20. The article of claim 19, wherein at least one of the first and second components comprises a plurality of the face-bonded sheets laminated to a plurality of the edge-bonded sheets in an alternating order.

Bamboo Furniture Patent Ideas Description

RELATED APPLICATIONS

[0001] This application is a continuation of International App. No. PCT/CN2005/000390, filed Mar. 28, 2005, and having a priority date of Jan. 20, 2005, the entire disclosure of which is incorporated herein by reference.

BACKGROUND

[0002] 1. Technical Field

[0003] The present invention relates to furniture making, and in particular, to making engineered bamboo furniture joined with mortise and tenon joints.

[0004] 2. Related Art

[0005] At present, there is a scarcity of timber resources in the world, and the immoderate cutting of trees in previous decades has resulted in an ecological imbalance in the world's forests. Trees are not only expensive to plant, but also require a relatively long time (about 15-50 years) to mature into a size useful for lumber. By contrast, China and other Asian countries have an abundance of bamboo resources. Bamboo is relatively easy and inexpensive to cultivate and takes only a relatively short time (about 5-8 years) to mature to a useful size. Using bamboo instead of conventional wood timber to manufacture furniture can thus reduce the cost of furniture, make full use of the bamboo resource, protect the environment and thereby benefit mankind.

[0006] The mortise-and-tenon ("M&T") method of timber joining has been used in the Chinese culture since ancient times, and thus, the application of the M&T connection structure to bamboo furniture serves to preserve and carry forward an aspect of Chinese culture. "Engineered bamboo" (i.e., manmade bamboo timber, lumber, boards and plywood) is a relatively new material, and to date, has been used only to manufacture bamboo flooring and engineered bamboo panel furniture joined with conventional metal fasteners, e.g., screws. However, there is no record of implementation of M&T connection structures in the manufacture of engineered bamboo furniture.

SUMMARY OF THE INVENTION

[0007] In accordance with the present invention, a new, efficient and environmentally friendly material is provided, viz., engineered bamboo (including bamboo lumber and plywood sheets) that is useful for the manufacture of strong, decorative, high quality furniture in which the parts and components of the furniture are connected with mortise and tenon ("M&T") joints, without the use of any conventional wood products or joining techniques.

ACTIONS TO TAKE →
1/ Please transcribe the bamboo furniture patent text from "20. The article" up to and including "an alternating order.".
2/ List every heading in the bamboo furniture patent text that is written entirely in capital letters.

(Saved data entries)
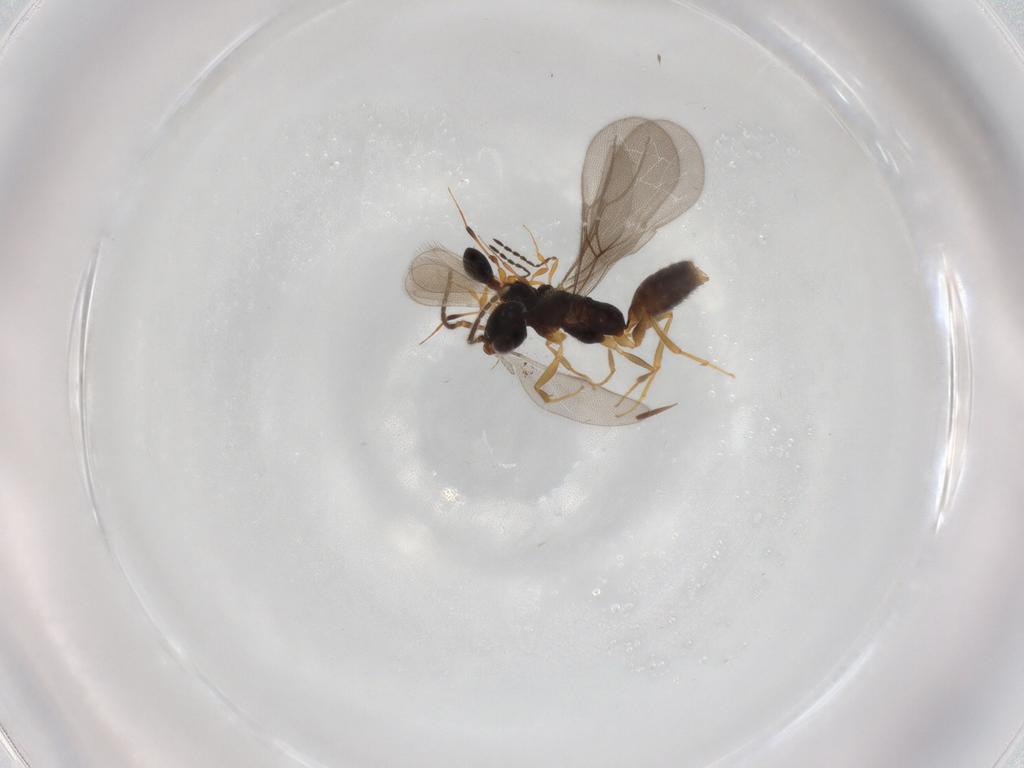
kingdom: Animalia
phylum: Arthropoda
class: Insecta
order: Hymenoptera
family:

RESULTS FOR THE EXERCISE →
1/
20. The article of claim 19, wherein at least one of the first and second components comprises a plurality of the face-bonded sheets laminated to a plurality of the edge-bonded sheets in an alternating order.

2/
RELATED APPLICATIONS
BACKGROUND
SUMMARY OF THE INVENTION